Around one and a half million people are addicted to heroin in Russia, a Health Ministry top specialist told RIA Novosti.
"Over 500,000 people are officially registered as being addicted to drugs," Yevgeny Bryun said, adding that the real figure was some three times higher. He noted that most of these people were heroin users.
He also said that while up to three million Russians had tried drugs at some point in their lives, these were not drug addicts.
"This is something the press sometimes gets mixed up," he added.
He also said that 30% of university students took or had taken drugs.
Russia is battling a rise in the flow of heroin from Afghanistan into its North Caucasus region. Afghanistan produces more than 90% of the world's opium, the main raw material for heroin and a major source of revenue for the Taliban-led insurgency in the country.
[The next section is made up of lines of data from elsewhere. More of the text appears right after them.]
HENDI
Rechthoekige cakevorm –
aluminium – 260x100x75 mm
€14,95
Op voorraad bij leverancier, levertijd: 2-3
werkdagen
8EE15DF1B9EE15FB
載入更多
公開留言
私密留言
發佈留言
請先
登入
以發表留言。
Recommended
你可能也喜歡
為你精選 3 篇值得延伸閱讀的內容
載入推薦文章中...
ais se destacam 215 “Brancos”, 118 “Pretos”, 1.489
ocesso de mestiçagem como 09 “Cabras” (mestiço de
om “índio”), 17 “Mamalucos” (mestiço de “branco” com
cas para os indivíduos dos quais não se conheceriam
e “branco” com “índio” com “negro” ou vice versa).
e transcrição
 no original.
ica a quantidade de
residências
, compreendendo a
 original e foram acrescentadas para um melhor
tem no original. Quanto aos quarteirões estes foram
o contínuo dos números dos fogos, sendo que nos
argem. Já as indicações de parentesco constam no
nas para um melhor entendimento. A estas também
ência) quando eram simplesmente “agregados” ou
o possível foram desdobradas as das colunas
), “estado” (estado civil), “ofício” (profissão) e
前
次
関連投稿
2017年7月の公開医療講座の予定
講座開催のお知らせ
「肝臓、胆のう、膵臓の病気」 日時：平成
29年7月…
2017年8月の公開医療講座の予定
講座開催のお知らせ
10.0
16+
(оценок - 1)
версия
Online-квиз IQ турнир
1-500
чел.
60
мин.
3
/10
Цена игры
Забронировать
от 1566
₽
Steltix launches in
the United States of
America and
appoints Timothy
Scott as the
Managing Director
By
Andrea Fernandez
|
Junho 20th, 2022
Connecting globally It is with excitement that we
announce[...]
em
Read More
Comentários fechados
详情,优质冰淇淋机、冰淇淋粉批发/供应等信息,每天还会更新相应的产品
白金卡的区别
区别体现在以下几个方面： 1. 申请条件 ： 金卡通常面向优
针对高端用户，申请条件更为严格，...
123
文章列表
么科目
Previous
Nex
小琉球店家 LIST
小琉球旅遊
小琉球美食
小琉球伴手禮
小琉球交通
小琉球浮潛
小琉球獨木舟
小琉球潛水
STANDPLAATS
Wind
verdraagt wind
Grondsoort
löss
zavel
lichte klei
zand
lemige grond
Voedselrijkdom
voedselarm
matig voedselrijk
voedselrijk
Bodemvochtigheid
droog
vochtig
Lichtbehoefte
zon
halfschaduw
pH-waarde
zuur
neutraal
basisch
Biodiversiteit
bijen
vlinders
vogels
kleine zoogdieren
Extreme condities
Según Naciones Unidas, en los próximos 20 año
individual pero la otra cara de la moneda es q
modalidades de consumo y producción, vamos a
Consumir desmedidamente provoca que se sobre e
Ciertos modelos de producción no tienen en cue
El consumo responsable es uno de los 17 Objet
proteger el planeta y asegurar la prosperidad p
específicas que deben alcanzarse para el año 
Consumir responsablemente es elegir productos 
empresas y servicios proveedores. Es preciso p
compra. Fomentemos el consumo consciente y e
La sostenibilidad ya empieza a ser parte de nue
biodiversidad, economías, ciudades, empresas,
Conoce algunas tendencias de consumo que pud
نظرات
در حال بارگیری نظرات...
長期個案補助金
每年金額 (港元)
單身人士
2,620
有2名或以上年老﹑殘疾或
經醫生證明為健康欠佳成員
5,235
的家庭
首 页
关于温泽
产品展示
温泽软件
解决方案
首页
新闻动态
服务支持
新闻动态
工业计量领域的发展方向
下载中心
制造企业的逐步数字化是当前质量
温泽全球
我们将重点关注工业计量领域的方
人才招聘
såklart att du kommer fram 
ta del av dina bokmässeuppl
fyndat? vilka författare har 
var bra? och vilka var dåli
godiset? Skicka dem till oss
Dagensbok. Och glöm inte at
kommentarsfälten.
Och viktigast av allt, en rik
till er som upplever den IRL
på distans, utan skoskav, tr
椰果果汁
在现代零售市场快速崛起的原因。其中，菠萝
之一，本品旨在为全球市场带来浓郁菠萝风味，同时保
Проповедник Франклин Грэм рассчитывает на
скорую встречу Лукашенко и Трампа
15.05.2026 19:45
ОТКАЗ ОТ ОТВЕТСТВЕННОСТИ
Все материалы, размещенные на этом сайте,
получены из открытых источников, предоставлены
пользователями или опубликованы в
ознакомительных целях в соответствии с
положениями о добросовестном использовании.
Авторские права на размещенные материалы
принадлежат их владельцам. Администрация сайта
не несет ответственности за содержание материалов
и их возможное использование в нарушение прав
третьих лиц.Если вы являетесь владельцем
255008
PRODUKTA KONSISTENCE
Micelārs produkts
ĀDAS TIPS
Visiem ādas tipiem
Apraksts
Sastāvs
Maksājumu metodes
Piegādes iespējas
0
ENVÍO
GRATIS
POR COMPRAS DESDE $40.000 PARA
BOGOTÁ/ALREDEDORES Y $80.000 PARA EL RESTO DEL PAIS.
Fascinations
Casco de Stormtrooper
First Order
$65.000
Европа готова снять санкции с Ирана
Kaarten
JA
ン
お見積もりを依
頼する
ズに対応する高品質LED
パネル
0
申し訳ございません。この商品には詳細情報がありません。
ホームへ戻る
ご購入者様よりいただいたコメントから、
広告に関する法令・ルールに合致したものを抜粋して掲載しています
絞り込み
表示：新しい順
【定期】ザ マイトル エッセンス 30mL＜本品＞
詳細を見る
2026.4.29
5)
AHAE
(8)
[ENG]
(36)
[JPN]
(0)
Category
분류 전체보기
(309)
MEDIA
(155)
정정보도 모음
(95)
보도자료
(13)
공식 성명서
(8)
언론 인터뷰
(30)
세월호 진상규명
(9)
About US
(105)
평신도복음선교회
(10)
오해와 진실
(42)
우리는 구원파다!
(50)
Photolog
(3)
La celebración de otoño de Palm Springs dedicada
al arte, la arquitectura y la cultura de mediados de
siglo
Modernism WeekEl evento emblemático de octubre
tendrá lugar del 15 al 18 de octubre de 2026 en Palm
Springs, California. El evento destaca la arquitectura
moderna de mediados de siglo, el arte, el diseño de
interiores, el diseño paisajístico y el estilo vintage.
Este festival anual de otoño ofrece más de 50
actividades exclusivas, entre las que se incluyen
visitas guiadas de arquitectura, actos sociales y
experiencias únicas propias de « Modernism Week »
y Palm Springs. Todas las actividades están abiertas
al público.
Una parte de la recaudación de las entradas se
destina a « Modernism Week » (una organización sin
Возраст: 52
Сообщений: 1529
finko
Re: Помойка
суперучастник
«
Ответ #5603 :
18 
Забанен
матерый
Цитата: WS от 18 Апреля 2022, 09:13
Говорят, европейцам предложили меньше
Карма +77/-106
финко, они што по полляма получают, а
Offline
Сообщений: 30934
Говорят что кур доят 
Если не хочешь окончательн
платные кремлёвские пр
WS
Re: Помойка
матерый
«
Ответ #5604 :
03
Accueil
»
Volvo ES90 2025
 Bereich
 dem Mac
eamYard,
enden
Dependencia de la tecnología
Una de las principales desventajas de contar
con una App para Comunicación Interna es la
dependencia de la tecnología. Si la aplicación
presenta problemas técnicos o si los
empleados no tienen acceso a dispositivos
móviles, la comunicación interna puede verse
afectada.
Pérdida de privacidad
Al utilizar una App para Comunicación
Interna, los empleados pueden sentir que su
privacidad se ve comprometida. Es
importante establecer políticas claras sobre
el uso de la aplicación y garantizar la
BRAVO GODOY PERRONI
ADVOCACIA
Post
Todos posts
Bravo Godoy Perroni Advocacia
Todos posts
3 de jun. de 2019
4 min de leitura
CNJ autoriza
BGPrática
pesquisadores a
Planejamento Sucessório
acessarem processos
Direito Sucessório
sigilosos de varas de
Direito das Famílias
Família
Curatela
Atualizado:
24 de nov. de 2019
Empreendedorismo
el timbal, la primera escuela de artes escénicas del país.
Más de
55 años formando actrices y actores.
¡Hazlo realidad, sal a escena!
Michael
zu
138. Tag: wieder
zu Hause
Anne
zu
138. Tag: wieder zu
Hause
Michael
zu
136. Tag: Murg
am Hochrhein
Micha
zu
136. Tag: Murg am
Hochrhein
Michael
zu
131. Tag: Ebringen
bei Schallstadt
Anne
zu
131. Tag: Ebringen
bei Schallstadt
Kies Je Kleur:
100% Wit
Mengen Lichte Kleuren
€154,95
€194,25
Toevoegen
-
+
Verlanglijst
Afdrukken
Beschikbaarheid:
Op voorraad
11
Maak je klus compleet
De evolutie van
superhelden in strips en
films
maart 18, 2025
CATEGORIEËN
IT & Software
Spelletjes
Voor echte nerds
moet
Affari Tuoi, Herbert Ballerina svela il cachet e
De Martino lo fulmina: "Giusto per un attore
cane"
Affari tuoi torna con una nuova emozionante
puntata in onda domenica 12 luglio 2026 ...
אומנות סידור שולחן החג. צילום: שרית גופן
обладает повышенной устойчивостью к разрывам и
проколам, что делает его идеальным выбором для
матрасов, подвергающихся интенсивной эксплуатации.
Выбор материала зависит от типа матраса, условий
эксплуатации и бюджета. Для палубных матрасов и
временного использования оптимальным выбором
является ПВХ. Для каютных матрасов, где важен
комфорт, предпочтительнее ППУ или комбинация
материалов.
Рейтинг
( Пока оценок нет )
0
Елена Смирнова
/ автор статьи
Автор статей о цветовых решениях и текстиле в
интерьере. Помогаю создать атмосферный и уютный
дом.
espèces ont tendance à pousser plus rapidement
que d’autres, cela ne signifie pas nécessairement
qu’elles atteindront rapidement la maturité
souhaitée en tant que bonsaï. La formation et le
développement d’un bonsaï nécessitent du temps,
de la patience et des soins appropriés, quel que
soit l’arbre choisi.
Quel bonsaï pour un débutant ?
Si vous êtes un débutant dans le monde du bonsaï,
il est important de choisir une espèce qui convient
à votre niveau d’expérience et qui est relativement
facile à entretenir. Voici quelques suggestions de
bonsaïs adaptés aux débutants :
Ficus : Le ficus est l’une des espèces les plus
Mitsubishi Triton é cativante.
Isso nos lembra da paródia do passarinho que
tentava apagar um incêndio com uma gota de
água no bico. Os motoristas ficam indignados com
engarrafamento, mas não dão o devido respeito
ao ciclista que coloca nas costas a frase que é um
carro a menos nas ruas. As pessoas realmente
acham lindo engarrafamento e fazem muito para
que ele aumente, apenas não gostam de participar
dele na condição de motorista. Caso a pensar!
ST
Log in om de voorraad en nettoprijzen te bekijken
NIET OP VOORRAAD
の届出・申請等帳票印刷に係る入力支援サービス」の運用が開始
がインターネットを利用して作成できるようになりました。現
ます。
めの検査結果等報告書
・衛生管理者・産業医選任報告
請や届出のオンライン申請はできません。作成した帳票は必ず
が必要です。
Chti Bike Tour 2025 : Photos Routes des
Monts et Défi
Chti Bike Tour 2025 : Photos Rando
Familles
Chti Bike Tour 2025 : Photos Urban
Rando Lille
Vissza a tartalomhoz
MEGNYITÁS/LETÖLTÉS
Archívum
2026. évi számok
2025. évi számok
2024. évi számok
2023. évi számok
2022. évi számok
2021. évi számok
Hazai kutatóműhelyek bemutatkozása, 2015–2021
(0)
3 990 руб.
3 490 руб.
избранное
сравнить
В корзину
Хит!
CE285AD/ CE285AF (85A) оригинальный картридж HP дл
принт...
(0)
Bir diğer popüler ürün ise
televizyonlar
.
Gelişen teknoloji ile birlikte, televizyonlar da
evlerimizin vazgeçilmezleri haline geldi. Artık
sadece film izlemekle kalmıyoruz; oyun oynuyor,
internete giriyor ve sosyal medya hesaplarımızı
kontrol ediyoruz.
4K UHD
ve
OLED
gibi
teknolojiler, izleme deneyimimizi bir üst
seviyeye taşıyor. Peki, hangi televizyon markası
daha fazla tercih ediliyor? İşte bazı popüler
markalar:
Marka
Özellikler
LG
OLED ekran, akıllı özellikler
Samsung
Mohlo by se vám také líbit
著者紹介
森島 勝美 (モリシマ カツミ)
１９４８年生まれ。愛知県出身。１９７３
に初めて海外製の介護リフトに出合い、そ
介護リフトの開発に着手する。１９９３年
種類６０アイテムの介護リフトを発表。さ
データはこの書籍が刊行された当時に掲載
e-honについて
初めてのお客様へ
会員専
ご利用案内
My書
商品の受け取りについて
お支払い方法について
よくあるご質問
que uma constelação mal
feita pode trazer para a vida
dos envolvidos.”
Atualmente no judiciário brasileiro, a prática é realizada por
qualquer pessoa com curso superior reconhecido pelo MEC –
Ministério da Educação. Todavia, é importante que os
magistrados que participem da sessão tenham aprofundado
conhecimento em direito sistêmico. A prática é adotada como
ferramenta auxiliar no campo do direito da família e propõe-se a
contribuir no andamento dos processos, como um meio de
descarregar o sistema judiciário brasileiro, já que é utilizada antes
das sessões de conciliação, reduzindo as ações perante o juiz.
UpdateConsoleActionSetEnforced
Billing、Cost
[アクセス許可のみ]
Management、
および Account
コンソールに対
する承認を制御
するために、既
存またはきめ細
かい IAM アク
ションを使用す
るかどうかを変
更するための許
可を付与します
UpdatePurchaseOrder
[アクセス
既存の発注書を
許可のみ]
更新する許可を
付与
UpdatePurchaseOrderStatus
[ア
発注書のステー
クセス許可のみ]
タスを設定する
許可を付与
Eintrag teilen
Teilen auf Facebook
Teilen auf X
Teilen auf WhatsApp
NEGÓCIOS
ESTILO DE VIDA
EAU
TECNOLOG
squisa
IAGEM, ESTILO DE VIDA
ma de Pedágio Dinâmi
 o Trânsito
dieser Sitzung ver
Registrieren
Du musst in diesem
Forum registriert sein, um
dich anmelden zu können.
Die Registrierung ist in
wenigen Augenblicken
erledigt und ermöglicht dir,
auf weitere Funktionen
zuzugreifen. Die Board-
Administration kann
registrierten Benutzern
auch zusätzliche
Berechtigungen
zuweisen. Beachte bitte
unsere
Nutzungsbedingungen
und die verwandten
Afghan opium production increased dramatically after the U.S.-led invasion that toppled the Taliban in 2001, and Russia has been one of the most affected countries, with heroin consumption rising steeply.
Russia was the biggest consumer of Afghan heroin in 2008, accounting for 21% of Afghanistan's production according to the UNODC report "Addiction, Crime and Insurgency" released in February
There are around 30,000 deaths annually from heroin in Russia, which also sees around a million deaths each year from alcohol or tobacco-related diseases.